Hi @nspope, interesting. Usually a single node doesn't have more than ~20 cores on it, so we haven't really encountered this problem. This should be easy to fix though using -t. We actually wrote a comment just above the line you highlighted to remind us to look into it because this could lead to memory problems:

## get call string. Thread=0 means all (default) but we may want to set
## an upper limit otherwise threads=60 could clobber RAM on large dsets.

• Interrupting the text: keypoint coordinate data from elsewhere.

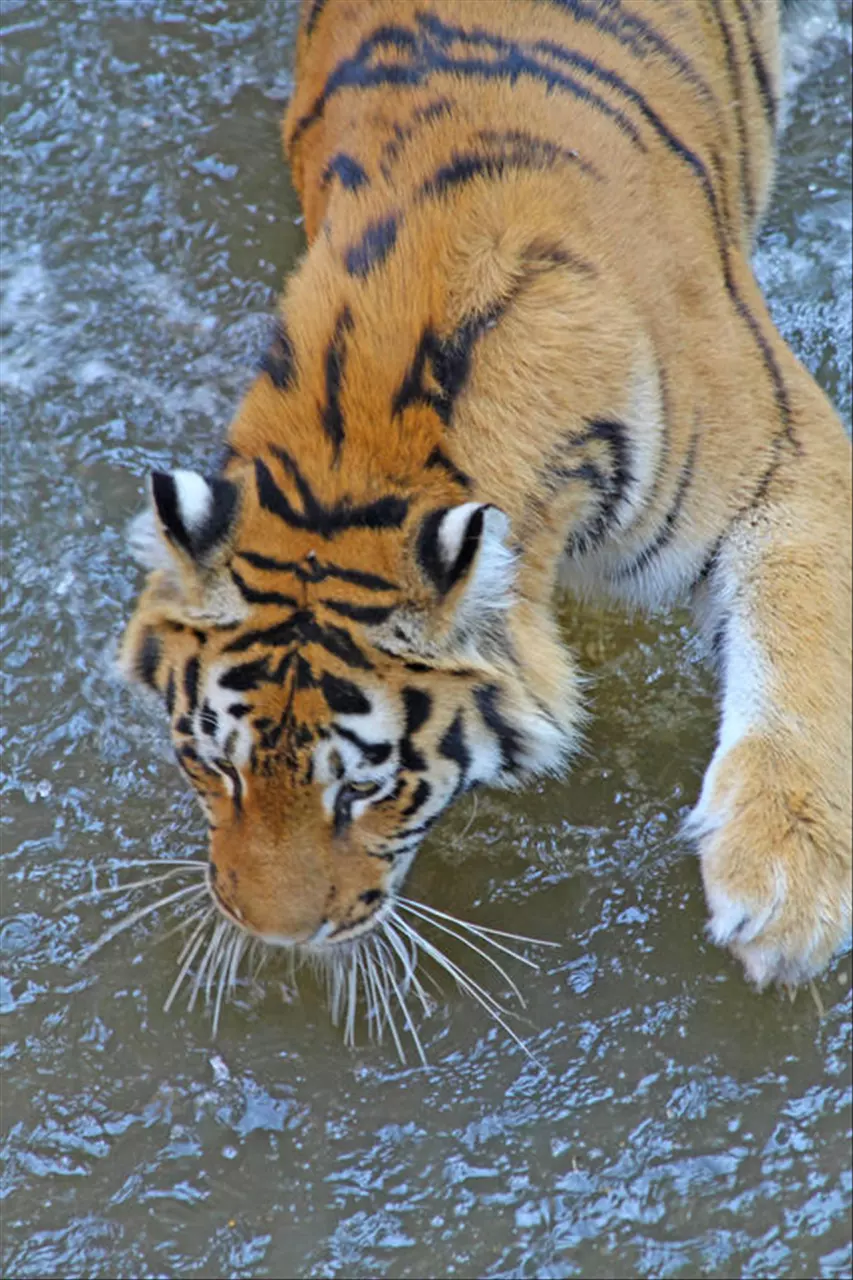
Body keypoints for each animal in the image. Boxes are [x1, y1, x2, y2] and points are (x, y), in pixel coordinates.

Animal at [119, 0, 850, 998]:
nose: (272, 935)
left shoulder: (785, 456)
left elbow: (800, 642)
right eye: (212, 767)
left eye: (363, 789)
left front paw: (784, 890)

I will write into the next release a workaround so that you can throttle the number of threads used by vsearch in this step using the -t flag, similar to the way it currently works in step 3. e.g.,

## soon to be available in v.0.7.12
## make 100 cores available in step 6 but run threaded job
## (e.g., vsearch) with max 20 threads. 
ipyrad -p params-test.txt -s 6 -c 100 -t 20
Aug 23 2017 20:56
@dereneaton Thanks, that'd be great. Am I correct that vsearch is allowed access to all threads, not just those in the cluster? It turns out there's 4 threads/core here, so 272 is indeed the total number of threads on this 68-core node. I have a suspicion that something about Knights Landing is influencing other steps in the assembly as well, as some parts run much slower than the regular compute nodes despite restricting the number of cores (in particular step 5 takes ~10 hours on KNL with this dataset). But I haven't had the time yet to look into it. I expect that KNL will become common over the next few years (they just got phased in on this XSEDE supercomputer)
Deren Eaton
Aug 23 2017 21:05
@nspope, good to know. We'll keep that in mind. Most of our testing has been on HPC systems wth 8-40 core nodes, and where you need to use MPI to connect multiple nodes, in which case threading is still limited to physically connected cores on a single node. But if a single node can connect 272 threads, then yeah, we'll need to limit it otherwise you'll probably never have enough RAM to handle running vsearch since it uses a ton of RAM when it's using many threads.